===== Record set =====

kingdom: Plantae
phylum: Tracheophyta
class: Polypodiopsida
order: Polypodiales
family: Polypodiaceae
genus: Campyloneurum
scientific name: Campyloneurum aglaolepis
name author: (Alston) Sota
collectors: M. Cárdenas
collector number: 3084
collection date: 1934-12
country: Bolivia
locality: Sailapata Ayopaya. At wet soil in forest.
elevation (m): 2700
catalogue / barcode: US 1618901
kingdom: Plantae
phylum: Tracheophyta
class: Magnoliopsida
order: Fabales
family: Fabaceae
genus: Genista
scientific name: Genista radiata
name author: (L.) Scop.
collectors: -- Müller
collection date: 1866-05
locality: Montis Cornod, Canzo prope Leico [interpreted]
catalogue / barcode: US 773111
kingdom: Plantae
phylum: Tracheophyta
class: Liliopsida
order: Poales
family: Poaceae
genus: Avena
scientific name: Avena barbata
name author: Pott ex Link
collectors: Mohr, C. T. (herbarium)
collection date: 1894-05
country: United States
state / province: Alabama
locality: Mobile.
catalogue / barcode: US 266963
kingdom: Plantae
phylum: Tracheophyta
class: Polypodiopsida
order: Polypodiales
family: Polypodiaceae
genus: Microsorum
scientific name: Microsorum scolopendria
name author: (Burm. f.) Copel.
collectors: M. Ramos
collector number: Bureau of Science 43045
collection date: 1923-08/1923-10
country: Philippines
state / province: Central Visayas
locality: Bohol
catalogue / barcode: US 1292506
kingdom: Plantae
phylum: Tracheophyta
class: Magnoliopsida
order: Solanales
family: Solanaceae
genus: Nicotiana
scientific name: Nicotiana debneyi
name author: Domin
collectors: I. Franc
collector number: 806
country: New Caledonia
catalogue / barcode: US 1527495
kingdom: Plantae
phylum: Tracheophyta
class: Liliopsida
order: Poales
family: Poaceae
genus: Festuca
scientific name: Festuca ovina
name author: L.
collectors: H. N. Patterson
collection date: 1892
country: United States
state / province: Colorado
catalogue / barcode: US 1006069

=====

Challenge: Could you quote, word for word, every line from the very first line of the records through the line containing "genus: Genista", with both of those lines included?

The output:
kingdom: Plantae
phylum: Tracheophyta
class: Polypodiopsida
order: Polypodiales
family: Polypodiaceae
genus: Campyloneurum
scientific name: Campyloneurum aglaolepis
name author: (Alston) Sota
collectors: M. Cárdenas
collector number: 3084
collection date: 1934-12
country: Bolivia
locality: Sailapata Ayopaya. At wet soil in forest.
elevation (m): 2700
catalogue / barcode: US 1618901
kingdom: Plantae
phylum: Tracheophyta
class: Magnoliopsida
order: Fabales
family: Fabaceae
genus: Genista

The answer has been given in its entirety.